The Hippocratic Oath requires that doctors “do no harm” in their practice of medicine…which requires reason, intelligence, compassion and I suppose even courage. To not have told the man would have been to do great harm, especially if the man chose to “believe” them to suit his purpose. It would also violate the doctor’s code of ethics…though neither of them were quite doctors…Guevara not as yet…and Grenada not at all.

At what cost? I suppose that would depend on the value one places on human life and on their own life.
Wouldn’t the doctors perspective and decisions have to first derive, be based on and from the patient’s outlook and hopes and desires…coming from the ethical code of “to do no harm”?

You guys realize that the scene is an allegory? The man represents the people, the tumor is political corruption and injustice. Che is determined that a cure must be quick and revolutionary.

A nice Catch on your part. Though this does not mean it is not also a real event and also one that allows us to mull over two positions.

And then what is the fun little motorcycle vacation an allegory for? Maybe it’s that one must just keep busy, and there is no difference how one goes about it; whether playing the role of some “savior” or joy riding around a continent?

Yes, that’s why I initially responded to it purely as a question of medical ethics.

I don’t think that the ethical dilemma is not very complex. The doctor has a responsibility to empower the patient so that the patient can decide how to act. Even if the outlook is hopeless, the patient can still make choices of a non-medical nature … perhaps settling financial affairs or family relationships.

The only cases where that might not apply is if there is no hope of treatment and no external factors. Maybe when doctor and patient are on a deserted island … the patient can’t do anything with the knowledge.
Or if doctor and patient are on the way up Everest, then the doctor might delay saying anything until they are on the way down.

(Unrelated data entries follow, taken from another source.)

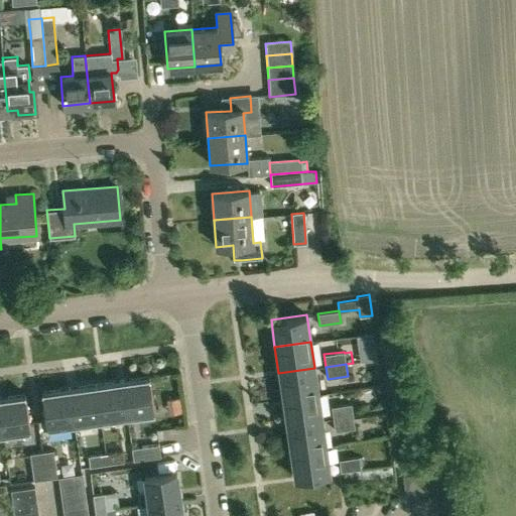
[(282,399),(318,393),(314,368),(278,373),(282,399)]
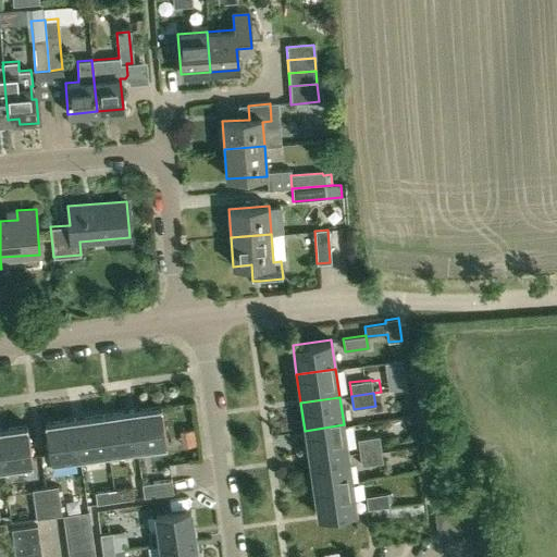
[(132,409),(137,449),(168,445),(161,405),(132,409)]
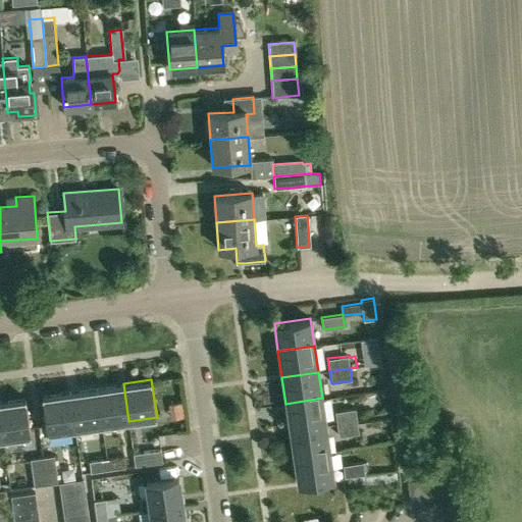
[(123,383),(97,387),(102,425),(128,421),(123,383)]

Ahh, but there is a difference for you and those around you.

Existence is keeping busy. Life is choosing a path which is unique and meaningful for you.

When I watch movies, I pay attention to what else I am being asked to buy, besides what is obviously on the screen.
:wink:

 But that difference may be blurredsufficiently, so that the reality of the situation makes such distinctions look artificial and contrived, enough so, that  political correctness and medical ethics ,and patients right's and feeling may take on   a seemingly general formula for all ills.  It may in fact, develop into a metaphor, as Suzan Sontag would have it.

I think that Stuart has a tendency to slip into nihilism. That’s taking the long or the short view of things. In the long view, everyone dies so nothing that happens matters. In the short view, an event has no consequence. The medium view is aligned with a person’s lifetime. In that span of time, decisions have a significant impact.

All distinctions are in your mind and therefore only matter while you are alive and able to think.

I recognize medium views for myself, and I respect some of the medium views of others. All I know about those two people is from this thread and the front of shirts, but judging from that their medium views were no more refined that a dog running amok in an antique store.

To maintain the rich and powerful in their positions of wealth and power.

What are your ethics based on? Is it a principle, i.e. the application of rules derived from some philosophy or other, the product of the intellect, or is it concern for other individual human beings based on fellow feeling?

The principle is derived from observing fellow human beings. In this case, the principle is to empower individuals to act on their own behalf. This is preferable to having a person in authority making decisions for them.